For the entries below, print exactly the lines between the line holding "(261, 607) none -> [186,377,202,389] ✓" and the line holding "(211, 954) none -> [143,599,159,611] ✓", inclusive, and nothing else.

[Records provided Boundary: Start]

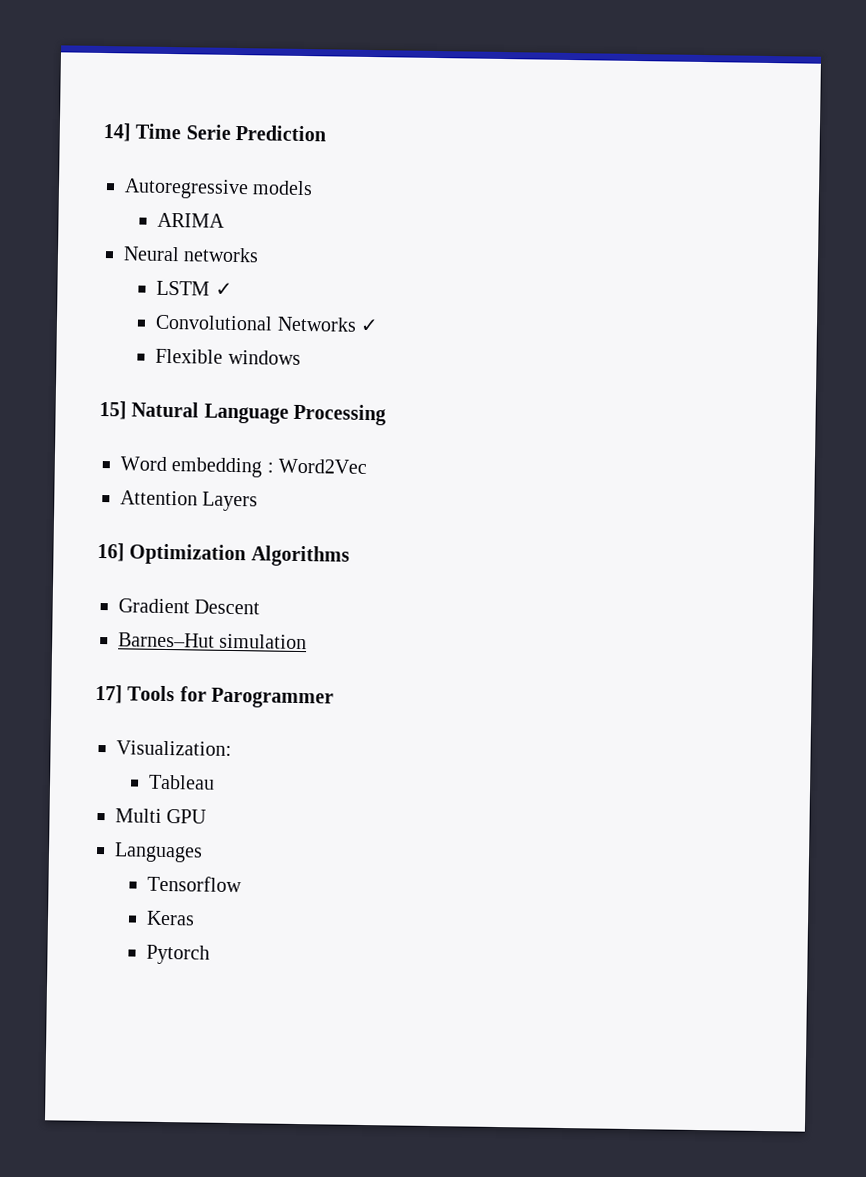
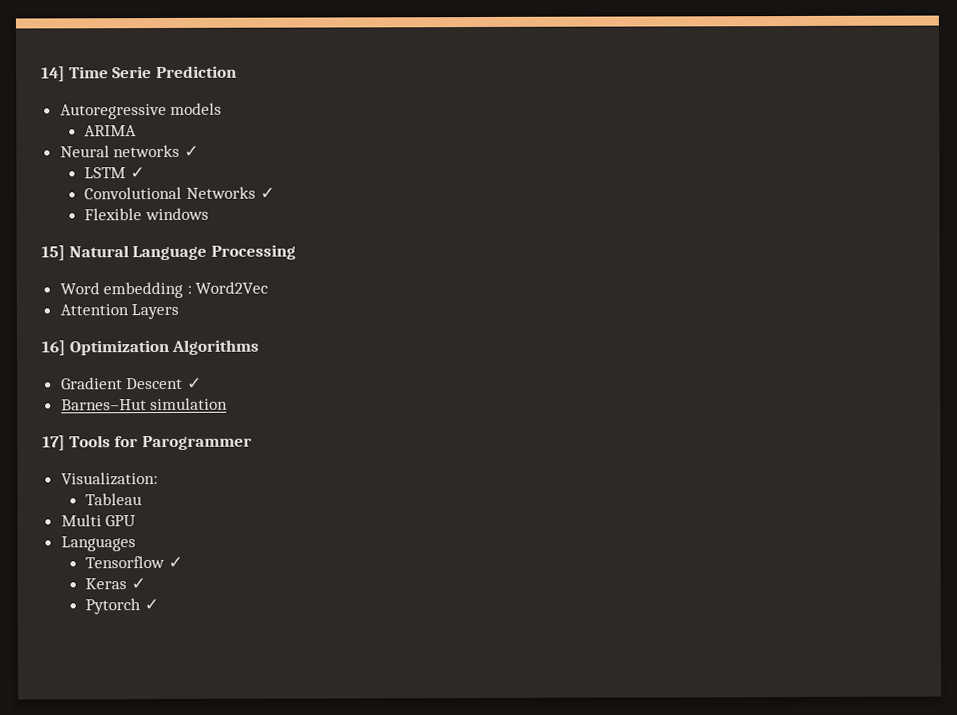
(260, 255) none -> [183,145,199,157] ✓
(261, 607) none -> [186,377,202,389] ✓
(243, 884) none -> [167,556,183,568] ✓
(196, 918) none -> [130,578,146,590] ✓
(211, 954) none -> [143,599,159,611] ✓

[Records provided Boundary: End]
[Records provided Boundary: Start]

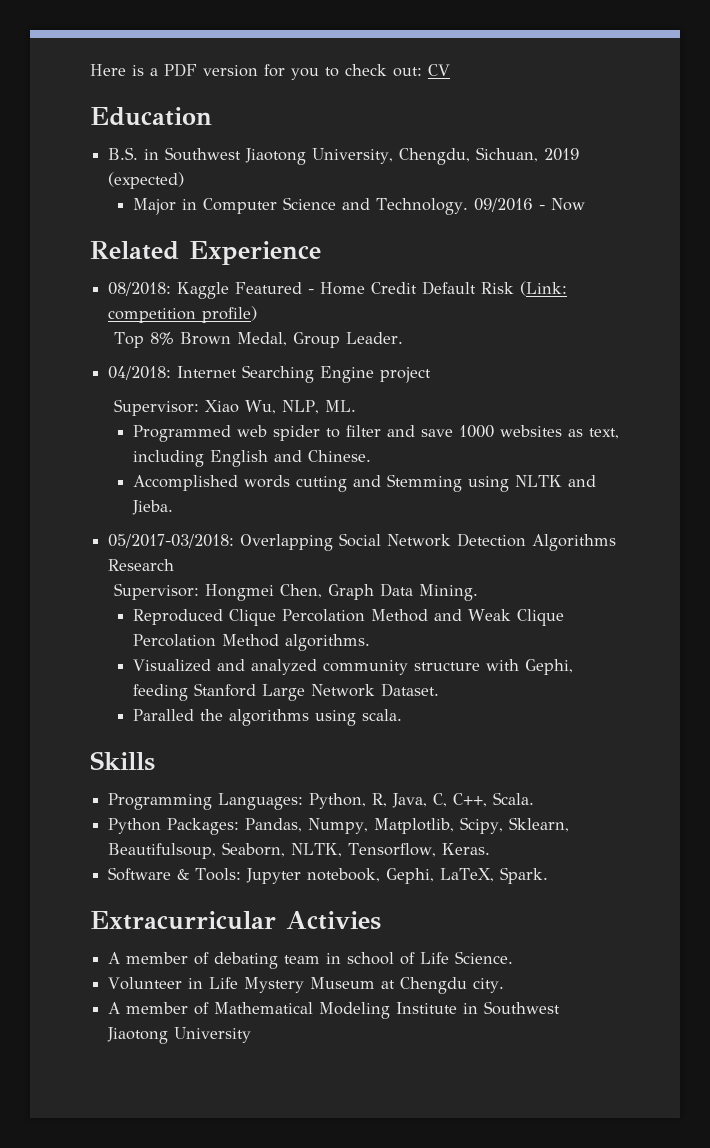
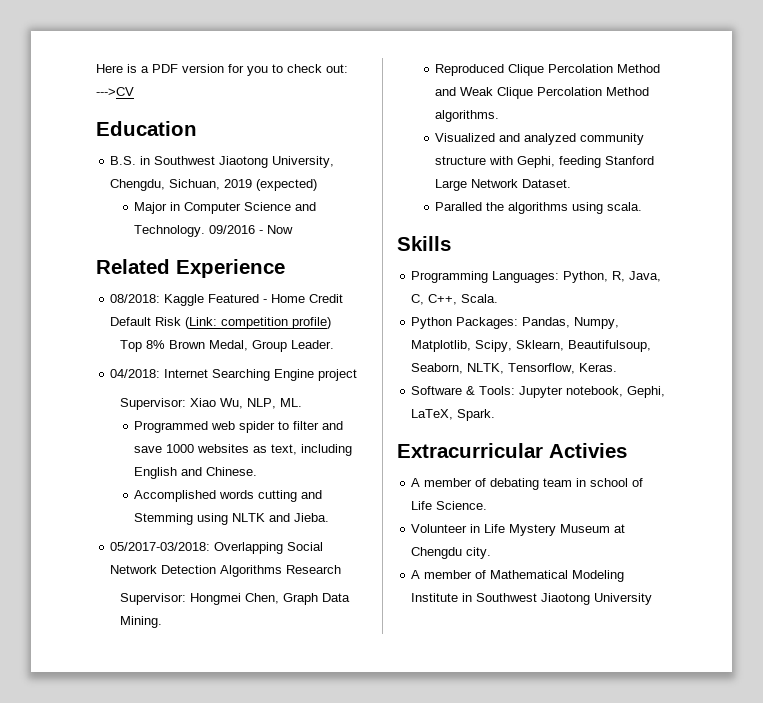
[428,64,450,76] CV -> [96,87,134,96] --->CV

[Records provided Boundary: End]

# [Answer for this exercise]
(261, 607) none -> [186,377,202,389] ✓
(243, 884) none -> [167,556,183,568] ✓
(196, 918) none -> [130,578,146,590] ✓
(211, 954) none -> [143,599,159,611] ✓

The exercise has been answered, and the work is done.